__Data to use__
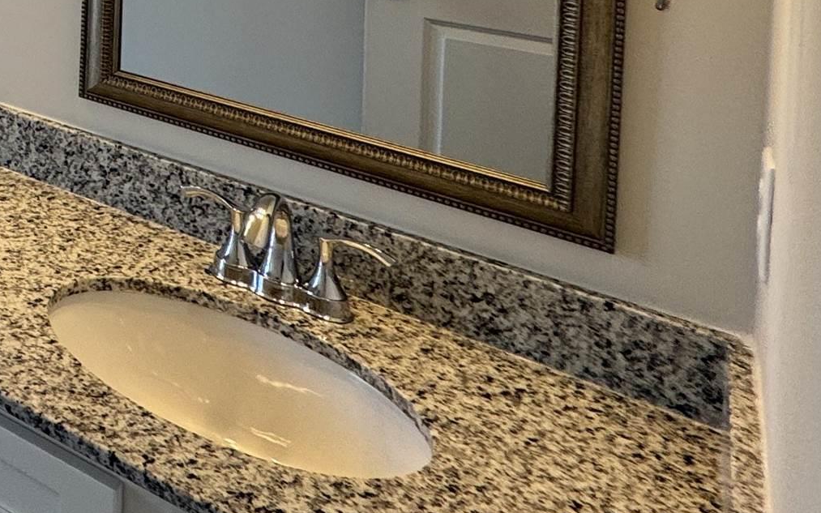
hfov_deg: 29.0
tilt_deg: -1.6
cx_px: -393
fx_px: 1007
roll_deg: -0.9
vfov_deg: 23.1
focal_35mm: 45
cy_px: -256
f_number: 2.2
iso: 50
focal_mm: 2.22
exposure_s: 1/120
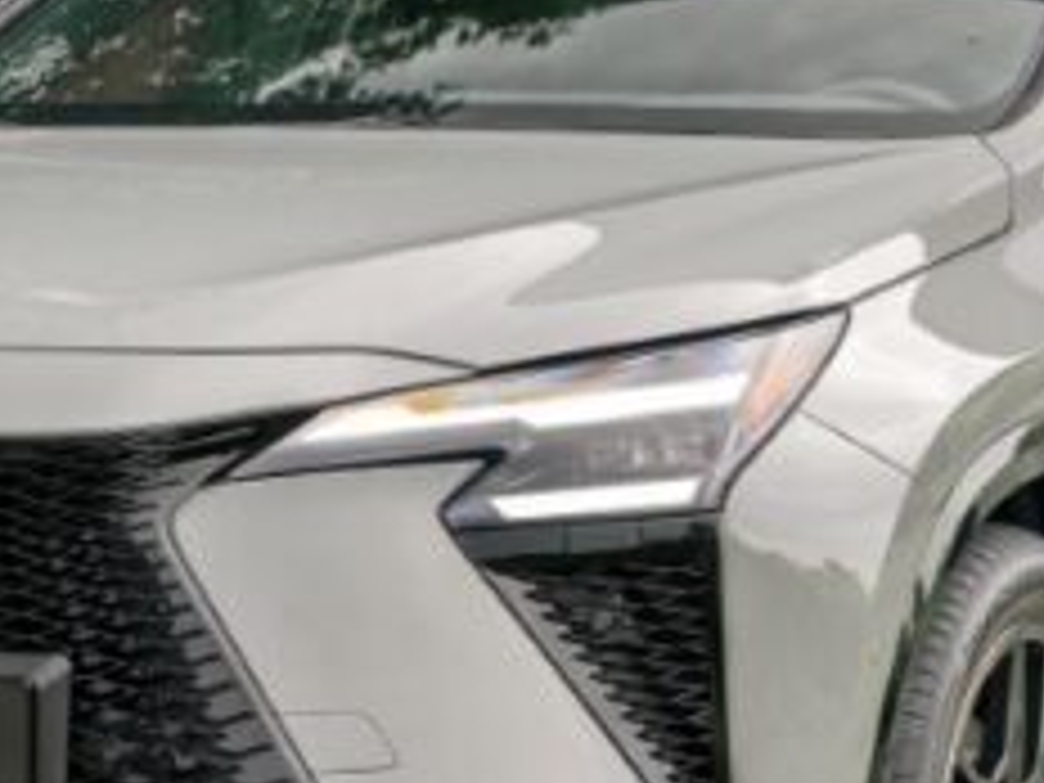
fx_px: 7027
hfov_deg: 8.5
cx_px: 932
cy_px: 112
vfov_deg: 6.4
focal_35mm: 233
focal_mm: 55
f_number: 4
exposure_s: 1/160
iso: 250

__Task instructions__
Set every entry down again exactly as written, and omit the images.

__Result below__
hfov_deg: 29.0
tilt_deg: -1.6
cx_px: -393
fx_px: 1007
roll_deg: -0.9
vfov_deg: 23.1
focal_35mm: 45
cy_px: -256
f_number: 2.2
iso: 50
focal_mm: 2.22
exposure_s: 1/120
fx_px: 7027
hfov_deg: 8.5
cx_px: 932
cy_px: 112
vfov_deg: 6.4
focal_35mm: 233
focal_mm: 55
f_number: 4
exposure_s: 1/160
iso: 250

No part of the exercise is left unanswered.